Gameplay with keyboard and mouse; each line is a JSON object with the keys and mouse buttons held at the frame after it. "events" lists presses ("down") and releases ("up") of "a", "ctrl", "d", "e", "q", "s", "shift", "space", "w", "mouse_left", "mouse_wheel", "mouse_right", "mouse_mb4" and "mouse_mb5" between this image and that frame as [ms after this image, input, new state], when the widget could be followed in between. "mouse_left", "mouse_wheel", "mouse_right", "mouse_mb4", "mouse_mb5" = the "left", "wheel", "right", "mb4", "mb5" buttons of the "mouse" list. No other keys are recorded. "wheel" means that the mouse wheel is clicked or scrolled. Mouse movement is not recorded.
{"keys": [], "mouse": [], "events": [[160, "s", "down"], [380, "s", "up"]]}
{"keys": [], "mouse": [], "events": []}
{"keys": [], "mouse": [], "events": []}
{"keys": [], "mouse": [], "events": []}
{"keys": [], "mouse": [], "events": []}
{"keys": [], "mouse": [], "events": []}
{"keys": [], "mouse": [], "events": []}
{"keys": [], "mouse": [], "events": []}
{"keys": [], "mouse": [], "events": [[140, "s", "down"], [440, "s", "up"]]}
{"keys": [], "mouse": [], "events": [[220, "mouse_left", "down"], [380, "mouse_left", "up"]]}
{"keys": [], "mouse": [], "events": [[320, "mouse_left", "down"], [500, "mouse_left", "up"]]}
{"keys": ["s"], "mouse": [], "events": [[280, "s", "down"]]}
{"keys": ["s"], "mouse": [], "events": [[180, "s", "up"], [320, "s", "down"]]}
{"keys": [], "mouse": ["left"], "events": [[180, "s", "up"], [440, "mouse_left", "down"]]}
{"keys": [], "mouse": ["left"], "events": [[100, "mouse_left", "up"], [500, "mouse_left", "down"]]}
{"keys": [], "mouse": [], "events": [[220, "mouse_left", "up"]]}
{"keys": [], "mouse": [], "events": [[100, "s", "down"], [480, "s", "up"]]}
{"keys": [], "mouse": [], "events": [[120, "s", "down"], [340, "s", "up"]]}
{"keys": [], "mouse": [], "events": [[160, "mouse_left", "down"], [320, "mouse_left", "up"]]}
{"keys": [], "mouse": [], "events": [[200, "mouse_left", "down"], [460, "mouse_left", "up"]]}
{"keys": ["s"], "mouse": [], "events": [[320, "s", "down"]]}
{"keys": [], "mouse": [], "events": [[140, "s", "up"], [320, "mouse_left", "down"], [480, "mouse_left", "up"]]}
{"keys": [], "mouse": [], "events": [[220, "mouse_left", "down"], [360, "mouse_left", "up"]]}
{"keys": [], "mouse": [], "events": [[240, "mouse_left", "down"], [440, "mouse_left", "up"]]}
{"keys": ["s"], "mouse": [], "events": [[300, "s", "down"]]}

# # # # #

» WORK REQUIRED
Could you transcribe the whole listing above without any edits?

» TASK ANSWER
Gameplay with keyboard and mouse; each line is a JSON object with the keys and mouse buttons held at the frame after it. "events" lists presses ("down") and releases ("up") of "a", "ctrl", "d", "e", "q", "s", "shift", "space", "w", "mouse_left", "mouse_wheel", "mouse_right", "mouse_mb4" and "mouse_mb5" between this image and that frame as [ms after this image, input, new state], when the widget could be followed in between. "mouse_left", "mouse_wheel", "mouse_right", "mouse_mb4", "mouse_mb5" = the "left", "wheel", "right", "mb4", "mb5" buttons of the "mouse" list. No other keys are recorded. "wheel" means that the mouse wheel is clicked or scrolled. Mouse movement is not recorded.
{"keys": [], "mouse": [], "events": [[160, "s", "down"], [380, "s", "up"]]}
{"keys": [], "mouse": [], "events": []}
{"keys": [], "mouse": [], "events": []}
{"keys": [], "mouse": [], "events": []}
{"keys": [], "mouse": [], "events": []}
{"keys": [], "mouse": [], "events": []}
{"keys": [], "mouse": [], "events": []}
{"keys": [], "mouse": [], "events": []}
{"keys": [], "mouse": [], "events": [[140, "s", "down"], [440, "s", "up"]]}
{"keys": [], "mouse": [], "events": [[220, "mouse_left", "down"], [380, "mouse_left", "up"]]}
{"keys": [], "mouse": [], "events": [[320, "mouse_left", "down"], [500, "mouse_left", "up"]]}
{"keys": ["s"], "mouse": [], "events": [[280, "s", "down"]]}
{"keys": ["s"], "mouse": [], "events": [[180, "s", "up"], [320, "s", "down"]]}
{"keys": [], "mouse": ["left"], "events": [[180, "s", "up"], [440, "mouse_left", "down"]]}
{"keys": [], "mouse": ["left"], "events": [[100, "mouse_left", "up"], [500, "mouse_left", "down"]]}
{"keys": [], "mouse": [], "events": [[220, "mouse_left", "up"]]}
{"keys": [], "mouse": [], "events": [[100, "s", "down"], [480, "s", "up"]]}
{"keys": [], "mouse": [], "events": [[120, "s", "down"], [340, "s", "up"]]}
{"keys": [], "mouse": [], "events": [[160, "mouse_left", "down"], [320, "mouse_left", "up"]]}
{"keys": [], "mouse": [], "events": [[200, "mouse_left", "down"], [460, "mouse_left", "up"]]}
{"keys": ["s"], "mouse": [], "events": [[320, "s", "down"]]}
{"keys": [], "mouse": [], "events": [[140, "s", "up"], [320, "mouse_left", "down"], [480, "mouse_left", "up"]]}
{"keys": [], "mouse": [], "events": [[220, "mouse_left", "down"], [360, "mouse_left", "up"]]}
{"keys": [], "mouse": [], "events": [[240, "mouse_left", "down"], [440, "mouse_left", "up"]]}
{"keys": ["s"], "mouse": [], "events": [[300, "s", "down"]]}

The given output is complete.